**What to produce:** All entries below must be retyped exactly, though pictures are to be skipped.

:::

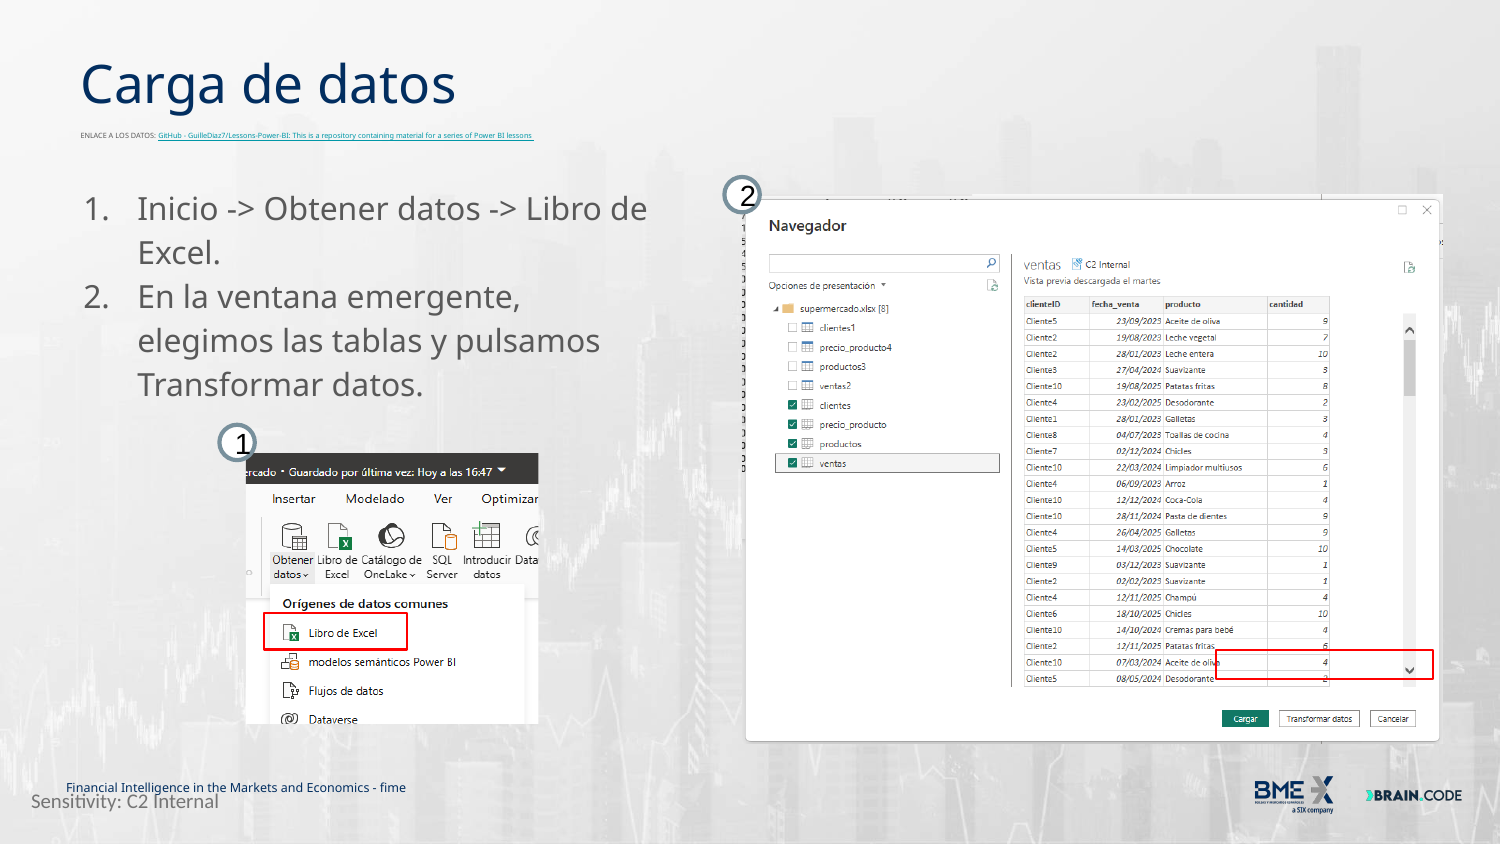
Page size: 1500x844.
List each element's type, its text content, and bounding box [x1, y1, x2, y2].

picture [0, 0, 1500, 844]
title ENLACE A LOS DATOS: GitHub - GuilleDiaz7/Lessons-Power-BI: This is a repository containing material for a series of Power BI lessons [65, 116, 1450, 157]
list Inicio -> Obtener datos -> Libro de Excel. En la ventana emergente, elegimos las tablas y pulsamos Transformar datos. [50, 168, 679, 419]
title Carga de datos [65, 35, 1274, 116]
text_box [724, 176, 1443, 744]
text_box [219, 424, 539, 724]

:::

**Response to this task:**
Page size: 1500x844.
List each element's type, its text content, and bounding box [x1, y1, x2, y2].

picture [0, 0, 1500, 844]
title ENLACE A LOS DATOS: GitHub - GuilleDiaz7/Lessons-Power-BI: This is a repository containing material for a series of Power BI lessons [65, 116, 1450, 157]
list Inicio -> Obtener datos -> Libro de Excel. En la ventana emergente, elegimos las tablas y pulsamos Transformar datos. [50, 168, 679, 419]
title Carga de datos [65, 35, 1274, 116]
text_box [724, 176, 1443, 744]
text_box [219, 424, 539, 724]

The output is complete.